English Revolution, were the prelude and the model for the Great Atlantic

Revolution of the late eighteenth and early nineteenth centuries. It must be emphasized that both Holland and Britain had reached a level of economic and social development far superior to that of their European neighbors when their respective revolutions started. It seems clear that for various reasons absolutism constituted an obstacle to continued growth in both countries. In the first place, the arbitrary taxes that absolute monarchs tried to impose constituted a serious attempt against juridical security, which was an essential requirement to the normal functioning of the market and to entrepreneurial investment. In the second place, the economic interests of the bourgeoisie (capitalistic economic agents) clashed with those of absolute governments, which were rarely capable economic policy makers. In the third place, equality before the law and the independence of the judiciary turned out to be basic ingredients of juridical security.

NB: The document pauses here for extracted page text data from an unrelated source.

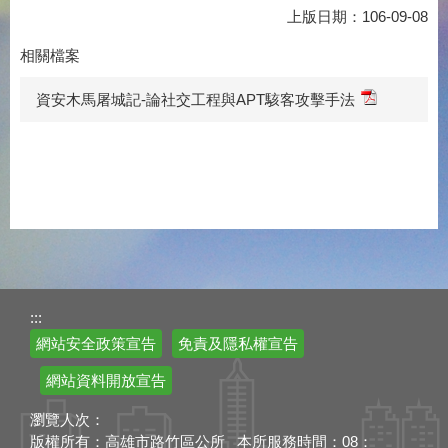
上版日期：106-09-08
相關檔案
資安木馬屠城記-論社交工程與APT駭客攻擊手法
:::
網站安全政策宣告
免責及隱私權宣告
網站資料開放宣告
瀏覽人次：
版權所有：高雄市路竹區公所 本所服務時間：08：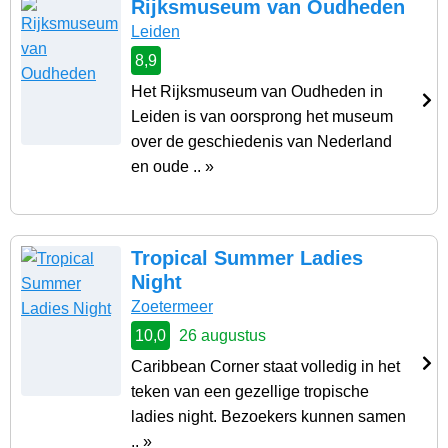
Rijksmuseum van Oudheden
Leiden
8,9
Het Rijksmuseum van Oudheden in
Leiden is van oorsprong het museum
over de geschiedenis van Nederland
en oude .. »
Tropical Summer Ladies
Night
Zoetermeer
10,0
26 augustus
Caribbean Corner staat volledig in het
teken van een gezellige tropische
ladies night. Bezoekers kunnen samen
.. »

In the fourth place, the governments of the Old Regime tended to represent the interests of the land-owning nobility, which were frequently directly opposed to those of the urban classes. In the fifth place, property forms in the Old Regime, and in particular land ownership, impeded the functioning of the market, frequently limiting certain social groups from access to property; the clearest and quantitatively most important examples of this problem were the land holdings of the Church and of the nobles. These constituted enormous lumps of real estate partially or totally at the margin of mercantile traffic. In the sixth and final place, something similar happened with the labor market, where the estate and guild structures in place greatly hindered economic and geographic mobility. In addition to the economic reasons presented here, there were political ones, which coincided with them.